• SHORT EXERCISE:
Report every line of the material that contains the string "part", copying each one in full.

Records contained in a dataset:
-------

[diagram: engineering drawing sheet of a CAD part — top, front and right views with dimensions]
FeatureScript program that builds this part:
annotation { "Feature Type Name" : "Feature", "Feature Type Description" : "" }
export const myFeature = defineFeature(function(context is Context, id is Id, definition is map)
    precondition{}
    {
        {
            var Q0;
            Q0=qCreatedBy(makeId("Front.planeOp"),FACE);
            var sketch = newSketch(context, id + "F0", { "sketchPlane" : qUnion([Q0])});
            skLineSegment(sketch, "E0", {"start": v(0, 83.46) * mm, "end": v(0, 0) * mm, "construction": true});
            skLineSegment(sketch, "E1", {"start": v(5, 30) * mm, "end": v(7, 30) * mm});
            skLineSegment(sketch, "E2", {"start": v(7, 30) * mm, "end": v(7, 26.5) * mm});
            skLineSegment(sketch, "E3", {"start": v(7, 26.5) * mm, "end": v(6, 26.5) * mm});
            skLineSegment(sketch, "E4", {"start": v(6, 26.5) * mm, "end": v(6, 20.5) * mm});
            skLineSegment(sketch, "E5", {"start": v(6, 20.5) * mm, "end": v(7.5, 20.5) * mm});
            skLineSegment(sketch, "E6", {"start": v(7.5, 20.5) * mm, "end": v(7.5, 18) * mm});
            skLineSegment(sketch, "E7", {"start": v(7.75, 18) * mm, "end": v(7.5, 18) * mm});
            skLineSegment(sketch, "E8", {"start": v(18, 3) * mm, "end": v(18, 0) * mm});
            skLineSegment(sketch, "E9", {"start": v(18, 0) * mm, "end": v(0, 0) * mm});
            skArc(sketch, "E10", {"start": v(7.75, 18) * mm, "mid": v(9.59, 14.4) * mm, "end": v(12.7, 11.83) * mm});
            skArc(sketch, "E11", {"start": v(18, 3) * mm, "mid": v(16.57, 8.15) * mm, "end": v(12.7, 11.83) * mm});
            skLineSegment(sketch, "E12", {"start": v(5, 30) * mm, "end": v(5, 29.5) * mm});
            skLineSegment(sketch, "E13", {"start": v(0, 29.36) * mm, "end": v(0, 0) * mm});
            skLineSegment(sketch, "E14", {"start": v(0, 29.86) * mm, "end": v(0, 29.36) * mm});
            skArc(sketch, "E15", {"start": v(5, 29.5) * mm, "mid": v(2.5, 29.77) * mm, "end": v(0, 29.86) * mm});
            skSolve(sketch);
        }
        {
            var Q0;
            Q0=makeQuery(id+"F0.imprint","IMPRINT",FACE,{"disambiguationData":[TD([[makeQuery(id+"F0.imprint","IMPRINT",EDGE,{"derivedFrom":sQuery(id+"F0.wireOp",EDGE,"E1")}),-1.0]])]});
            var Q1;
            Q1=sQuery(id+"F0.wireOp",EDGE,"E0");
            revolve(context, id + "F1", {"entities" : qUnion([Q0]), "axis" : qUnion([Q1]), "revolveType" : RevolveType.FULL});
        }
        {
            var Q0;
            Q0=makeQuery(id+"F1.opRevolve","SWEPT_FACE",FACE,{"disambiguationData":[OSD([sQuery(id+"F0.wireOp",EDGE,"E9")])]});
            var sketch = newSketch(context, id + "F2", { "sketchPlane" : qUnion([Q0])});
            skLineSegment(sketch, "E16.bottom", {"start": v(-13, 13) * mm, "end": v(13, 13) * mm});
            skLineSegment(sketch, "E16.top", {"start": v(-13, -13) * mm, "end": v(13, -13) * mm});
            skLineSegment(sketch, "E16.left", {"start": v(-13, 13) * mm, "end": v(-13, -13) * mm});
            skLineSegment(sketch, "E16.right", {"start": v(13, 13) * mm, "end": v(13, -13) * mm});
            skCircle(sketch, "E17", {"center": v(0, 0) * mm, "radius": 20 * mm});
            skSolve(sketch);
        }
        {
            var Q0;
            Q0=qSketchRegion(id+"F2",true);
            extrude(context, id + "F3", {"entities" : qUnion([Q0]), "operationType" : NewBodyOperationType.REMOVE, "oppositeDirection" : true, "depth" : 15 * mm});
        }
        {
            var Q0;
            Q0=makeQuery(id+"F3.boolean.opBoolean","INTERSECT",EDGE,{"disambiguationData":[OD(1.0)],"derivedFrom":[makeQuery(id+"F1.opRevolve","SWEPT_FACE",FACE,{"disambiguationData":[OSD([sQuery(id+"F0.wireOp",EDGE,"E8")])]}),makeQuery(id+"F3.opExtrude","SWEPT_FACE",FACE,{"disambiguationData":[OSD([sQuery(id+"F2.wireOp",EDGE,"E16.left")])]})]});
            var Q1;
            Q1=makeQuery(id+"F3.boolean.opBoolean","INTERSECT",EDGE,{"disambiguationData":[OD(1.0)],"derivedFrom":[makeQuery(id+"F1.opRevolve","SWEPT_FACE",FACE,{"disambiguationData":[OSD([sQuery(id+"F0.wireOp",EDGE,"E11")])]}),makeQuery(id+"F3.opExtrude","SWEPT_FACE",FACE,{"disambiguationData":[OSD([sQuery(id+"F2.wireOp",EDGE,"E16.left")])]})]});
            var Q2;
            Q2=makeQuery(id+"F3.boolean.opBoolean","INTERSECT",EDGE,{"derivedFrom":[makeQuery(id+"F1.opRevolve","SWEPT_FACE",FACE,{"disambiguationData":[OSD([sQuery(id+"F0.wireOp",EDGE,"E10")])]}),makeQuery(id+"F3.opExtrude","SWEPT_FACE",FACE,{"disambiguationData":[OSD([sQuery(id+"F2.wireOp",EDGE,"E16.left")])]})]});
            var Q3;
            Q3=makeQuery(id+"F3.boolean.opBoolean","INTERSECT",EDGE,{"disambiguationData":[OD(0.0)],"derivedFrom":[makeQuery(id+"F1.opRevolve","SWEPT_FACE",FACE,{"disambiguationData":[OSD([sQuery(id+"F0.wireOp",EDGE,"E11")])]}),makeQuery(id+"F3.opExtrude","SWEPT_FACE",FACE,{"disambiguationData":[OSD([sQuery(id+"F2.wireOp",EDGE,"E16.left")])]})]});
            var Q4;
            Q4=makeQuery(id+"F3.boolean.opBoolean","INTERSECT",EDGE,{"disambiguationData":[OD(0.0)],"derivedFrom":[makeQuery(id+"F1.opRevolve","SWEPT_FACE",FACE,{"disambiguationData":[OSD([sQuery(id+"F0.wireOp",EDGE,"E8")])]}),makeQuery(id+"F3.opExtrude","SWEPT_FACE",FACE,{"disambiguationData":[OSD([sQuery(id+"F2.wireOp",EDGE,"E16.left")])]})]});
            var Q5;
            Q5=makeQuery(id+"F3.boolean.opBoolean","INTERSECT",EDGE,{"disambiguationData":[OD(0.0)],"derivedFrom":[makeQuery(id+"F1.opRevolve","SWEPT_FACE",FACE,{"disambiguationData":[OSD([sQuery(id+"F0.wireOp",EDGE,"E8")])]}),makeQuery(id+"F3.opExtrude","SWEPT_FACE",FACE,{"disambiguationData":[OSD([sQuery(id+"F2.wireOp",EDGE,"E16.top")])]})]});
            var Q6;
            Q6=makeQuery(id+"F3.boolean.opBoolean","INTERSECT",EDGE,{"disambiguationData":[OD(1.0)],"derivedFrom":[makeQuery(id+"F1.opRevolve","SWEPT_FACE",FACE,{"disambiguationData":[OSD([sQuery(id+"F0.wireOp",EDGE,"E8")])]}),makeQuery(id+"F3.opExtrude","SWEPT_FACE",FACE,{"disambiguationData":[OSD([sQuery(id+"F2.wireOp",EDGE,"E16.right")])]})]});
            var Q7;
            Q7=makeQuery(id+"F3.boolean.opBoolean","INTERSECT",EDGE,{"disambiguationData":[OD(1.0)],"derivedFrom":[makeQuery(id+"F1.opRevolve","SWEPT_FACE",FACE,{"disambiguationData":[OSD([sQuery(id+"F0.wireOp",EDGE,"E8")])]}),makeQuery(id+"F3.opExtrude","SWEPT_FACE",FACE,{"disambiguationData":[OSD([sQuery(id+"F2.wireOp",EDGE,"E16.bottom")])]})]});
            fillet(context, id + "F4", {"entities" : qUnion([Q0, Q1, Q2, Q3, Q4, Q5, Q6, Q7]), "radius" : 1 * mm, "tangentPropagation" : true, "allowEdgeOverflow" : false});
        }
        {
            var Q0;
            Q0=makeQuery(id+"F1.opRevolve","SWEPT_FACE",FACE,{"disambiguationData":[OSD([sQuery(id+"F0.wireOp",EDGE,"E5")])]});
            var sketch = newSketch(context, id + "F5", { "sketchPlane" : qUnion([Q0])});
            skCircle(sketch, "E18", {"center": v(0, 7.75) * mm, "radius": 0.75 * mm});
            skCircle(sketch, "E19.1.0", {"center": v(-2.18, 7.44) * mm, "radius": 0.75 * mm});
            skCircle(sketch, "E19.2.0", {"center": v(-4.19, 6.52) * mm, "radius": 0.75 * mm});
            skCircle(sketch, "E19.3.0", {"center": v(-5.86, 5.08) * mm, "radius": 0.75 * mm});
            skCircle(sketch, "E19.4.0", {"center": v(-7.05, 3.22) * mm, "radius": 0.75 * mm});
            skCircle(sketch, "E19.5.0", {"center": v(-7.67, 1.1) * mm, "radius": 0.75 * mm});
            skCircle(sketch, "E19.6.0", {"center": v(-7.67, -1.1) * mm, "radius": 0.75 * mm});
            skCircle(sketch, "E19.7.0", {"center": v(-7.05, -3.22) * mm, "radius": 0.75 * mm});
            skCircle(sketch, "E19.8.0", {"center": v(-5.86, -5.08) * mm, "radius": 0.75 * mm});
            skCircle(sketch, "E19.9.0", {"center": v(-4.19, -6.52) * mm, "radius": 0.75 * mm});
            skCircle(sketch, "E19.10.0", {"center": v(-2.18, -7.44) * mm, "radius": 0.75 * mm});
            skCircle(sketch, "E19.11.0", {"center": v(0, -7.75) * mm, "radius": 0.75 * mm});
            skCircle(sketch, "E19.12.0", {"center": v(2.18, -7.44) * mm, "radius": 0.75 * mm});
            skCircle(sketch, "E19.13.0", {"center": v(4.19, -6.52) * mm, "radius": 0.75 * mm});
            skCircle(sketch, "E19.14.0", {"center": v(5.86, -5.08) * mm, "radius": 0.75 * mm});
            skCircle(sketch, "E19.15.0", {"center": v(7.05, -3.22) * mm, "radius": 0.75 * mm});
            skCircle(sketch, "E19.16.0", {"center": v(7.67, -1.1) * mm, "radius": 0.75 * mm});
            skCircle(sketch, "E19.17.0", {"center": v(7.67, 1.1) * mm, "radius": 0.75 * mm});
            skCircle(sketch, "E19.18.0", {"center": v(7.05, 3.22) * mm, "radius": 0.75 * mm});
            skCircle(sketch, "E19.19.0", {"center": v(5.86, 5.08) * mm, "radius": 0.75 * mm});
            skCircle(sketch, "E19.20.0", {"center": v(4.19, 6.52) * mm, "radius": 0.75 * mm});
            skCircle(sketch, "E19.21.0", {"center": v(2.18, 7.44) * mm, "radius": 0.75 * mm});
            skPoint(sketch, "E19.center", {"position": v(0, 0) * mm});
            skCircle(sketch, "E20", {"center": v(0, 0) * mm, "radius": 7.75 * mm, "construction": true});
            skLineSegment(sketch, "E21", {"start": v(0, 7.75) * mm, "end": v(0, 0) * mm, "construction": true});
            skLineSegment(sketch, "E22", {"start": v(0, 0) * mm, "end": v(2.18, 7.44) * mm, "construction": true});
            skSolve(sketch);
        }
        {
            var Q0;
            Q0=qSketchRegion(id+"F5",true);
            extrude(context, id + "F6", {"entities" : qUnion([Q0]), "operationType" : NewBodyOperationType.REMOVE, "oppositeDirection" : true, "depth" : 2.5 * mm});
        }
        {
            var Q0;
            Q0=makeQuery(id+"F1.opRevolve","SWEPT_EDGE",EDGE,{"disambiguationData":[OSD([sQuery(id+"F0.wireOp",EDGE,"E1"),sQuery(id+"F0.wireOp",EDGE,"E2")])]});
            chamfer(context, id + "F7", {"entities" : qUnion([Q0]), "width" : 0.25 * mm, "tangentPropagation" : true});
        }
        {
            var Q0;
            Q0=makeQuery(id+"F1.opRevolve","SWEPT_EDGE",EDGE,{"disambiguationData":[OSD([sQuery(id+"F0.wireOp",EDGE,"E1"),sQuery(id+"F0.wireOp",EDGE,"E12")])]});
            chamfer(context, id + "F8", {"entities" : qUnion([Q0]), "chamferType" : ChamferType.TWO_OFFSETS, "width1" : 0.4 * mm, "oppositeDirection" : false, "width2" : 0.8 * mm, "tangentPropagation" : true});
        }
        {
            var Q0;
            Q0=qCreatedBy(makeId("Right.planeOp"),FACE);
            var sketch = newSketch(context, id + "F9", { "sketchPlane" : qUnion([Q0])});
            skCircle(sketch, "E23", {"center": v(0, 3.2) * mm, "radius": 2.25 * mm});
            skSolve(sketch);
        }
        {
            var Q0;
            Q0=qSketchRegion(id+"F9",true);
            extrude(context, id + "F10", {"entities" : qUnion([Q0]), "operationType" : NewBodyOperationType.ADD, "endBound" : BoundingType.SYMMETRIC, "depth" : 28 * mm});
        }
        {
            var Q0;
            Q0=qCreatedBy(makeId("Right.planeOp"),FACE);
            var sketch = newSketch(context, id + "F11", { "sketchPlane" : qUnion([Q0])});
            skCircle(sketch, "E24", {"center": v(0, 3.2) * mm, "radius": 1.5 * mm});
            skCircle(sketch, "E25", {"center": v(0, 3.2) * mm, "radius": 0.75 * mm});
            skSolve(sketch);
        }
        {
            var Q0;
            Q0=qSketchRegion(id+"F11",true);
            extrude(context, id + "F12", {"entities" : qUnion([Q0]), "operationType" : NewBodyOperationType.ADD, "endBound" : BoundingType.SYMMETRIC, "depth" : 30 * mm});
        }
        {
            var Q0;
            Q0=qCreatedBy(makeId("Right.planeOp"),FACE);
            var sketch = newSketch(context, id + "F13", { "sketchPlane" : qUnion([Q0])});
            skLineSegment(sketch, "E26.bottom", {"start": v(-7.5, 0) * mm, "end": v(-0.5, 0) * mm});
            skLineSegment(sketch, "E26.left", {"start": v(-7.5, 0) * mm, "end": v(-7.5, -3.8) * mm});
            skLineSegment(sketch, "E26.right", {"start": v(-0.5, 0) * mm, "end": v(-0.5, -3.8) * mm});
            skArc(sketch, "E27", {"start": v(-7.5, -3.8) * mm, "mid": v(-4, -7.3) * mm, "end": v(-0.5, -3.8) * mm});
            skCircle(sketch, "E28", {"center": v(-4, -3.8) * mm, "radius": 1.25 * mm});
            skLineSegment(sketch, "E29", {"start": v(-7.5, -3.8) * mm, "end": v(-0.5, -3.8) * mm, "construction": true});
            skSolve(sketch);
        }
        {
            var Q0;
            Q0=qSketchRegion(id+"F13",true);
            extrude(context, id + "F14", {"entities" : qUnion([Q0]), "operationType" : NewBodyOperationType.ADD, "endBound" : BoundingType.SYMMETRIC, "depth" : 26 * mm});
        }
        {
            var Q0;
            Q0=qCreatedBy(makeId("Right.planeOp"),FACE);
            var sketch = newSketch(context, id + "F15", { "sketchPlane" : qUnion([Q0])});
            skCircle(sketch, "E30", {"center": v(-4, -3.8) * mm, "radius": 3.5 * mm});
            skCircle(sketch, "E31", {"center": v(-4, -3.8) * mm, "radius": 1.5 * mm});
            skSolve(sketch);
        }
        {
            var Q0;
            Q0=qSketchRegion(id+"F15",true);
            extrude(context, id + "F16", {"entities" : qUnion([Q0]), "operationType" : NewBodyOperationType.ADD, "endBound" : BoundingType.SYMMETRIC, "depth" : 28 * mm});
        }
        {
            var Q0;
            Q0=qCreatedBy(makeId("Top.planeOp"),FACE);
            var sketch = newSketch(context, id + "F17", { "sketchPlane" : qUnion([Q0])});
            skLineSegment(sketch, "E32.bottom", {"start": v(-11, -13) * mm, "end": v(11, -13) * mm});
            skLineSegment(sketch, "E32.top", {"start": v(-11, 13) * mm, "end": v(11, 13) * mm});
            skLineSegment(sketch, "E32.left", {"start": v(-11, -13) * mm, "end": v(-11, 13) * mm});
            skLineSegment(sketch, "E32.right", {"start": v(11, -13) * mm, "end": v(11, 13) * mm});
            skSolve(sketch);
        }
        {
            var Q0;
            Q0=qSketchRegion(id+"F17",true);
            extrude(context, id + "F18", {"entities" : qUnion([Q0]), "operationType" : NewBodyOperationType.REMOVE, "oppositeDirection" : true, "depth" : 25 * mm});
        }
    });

-------

• IN RESPONSE:
[diagram: engineering drawing sheet of a CAD part — top, front and right views with dimensions]
FeatureScript program that builds this part:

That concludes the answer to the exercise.